::: Provided entries
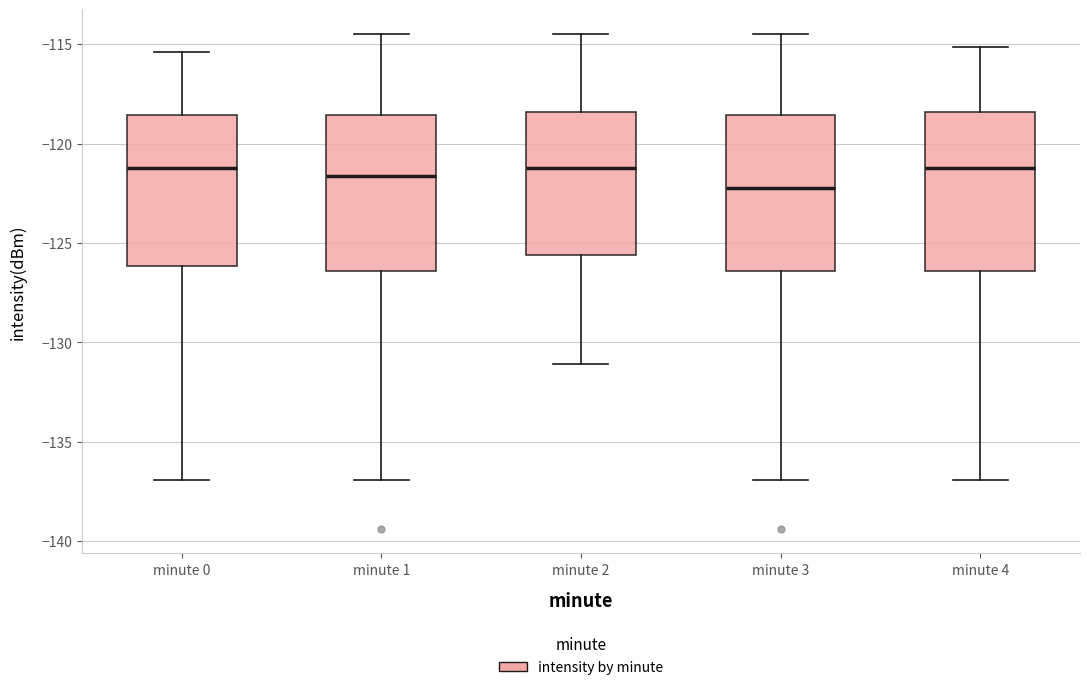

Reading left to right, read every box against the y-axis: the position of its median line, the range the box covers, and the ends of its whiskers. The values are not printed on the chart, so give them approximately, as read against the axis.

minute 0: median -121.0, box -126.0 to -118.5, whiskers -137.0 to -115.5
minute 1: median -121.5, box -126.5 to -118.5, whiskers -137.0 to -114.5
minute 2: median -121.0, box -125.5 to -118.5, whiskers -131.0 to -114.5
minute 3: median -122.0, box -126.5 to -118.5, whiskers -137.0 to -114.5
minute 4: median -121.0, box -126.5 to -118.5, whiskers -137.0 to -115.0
::::::
::: Provided entries
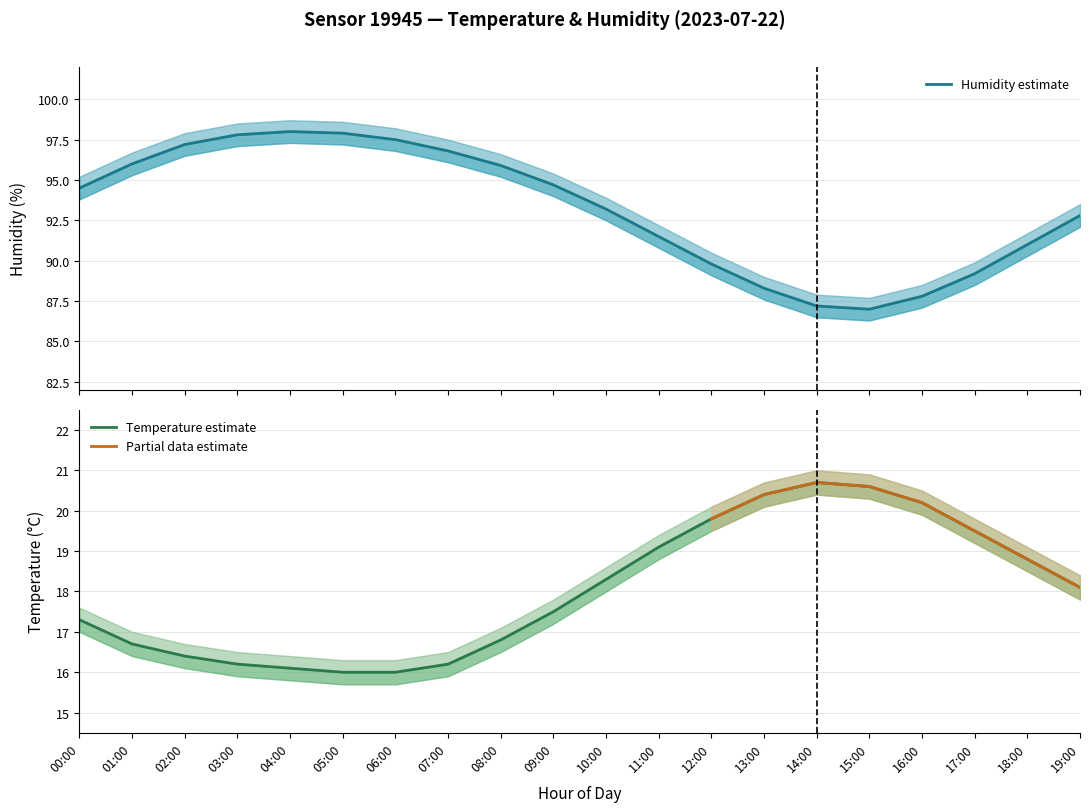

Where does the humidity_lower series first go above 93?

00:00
::::::
Arrange the lines of the listing as a numbered list, starting with the line that contains "minute 0: median" and going on through the line that contains "minute 3: median", both included, with any blank lines left out.

#### Your solution:
1. minute 0: median -121.0, box -126.0 to -118.5, whiskers -137.0 to -115.5
2. minute 1: median -121.5, box -126.5 to -118.5, whiskers -137.0 to -114.5
3. minute 2: median -121.0, box -125.5 to -118.5, whiskers -131.0 to -114.5
4. minute 3: median -122.0, box -126.5 to -118.5, whiskers -137.0 to -114.5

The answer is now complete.